--- Extracted data ---

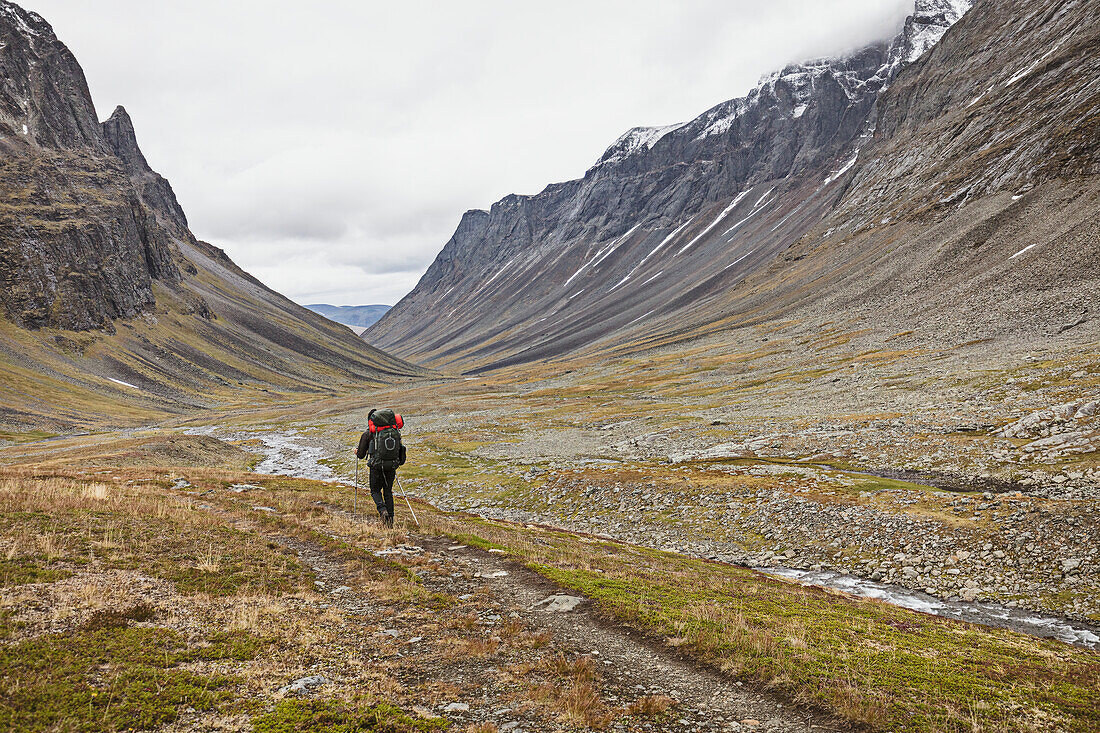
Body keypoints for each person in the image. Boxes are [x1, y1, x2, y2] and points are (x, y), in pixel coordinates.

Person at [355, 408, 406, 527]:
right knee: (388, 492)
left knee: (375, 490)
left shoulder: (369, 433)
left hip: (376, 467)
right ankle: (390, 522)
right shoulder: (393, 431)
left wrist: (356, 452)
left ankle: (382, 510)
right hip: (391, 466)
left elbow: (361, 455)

---

» **Assignment**
Copy verbatim the span of lines that begins with the line holding "left knee: (375, 490)" and ends at the last line of the records.

» **Solution below**
left knee: (375, 490)
left shoulder: (369, 433)
left hip: (376, 467)
right ankle: (390, 522)
right shoulder: (393, 431)
left wrist: (356, 452)
left ankle: (382, 510)
right hip: (391, 466)
left elbow: (361, 455)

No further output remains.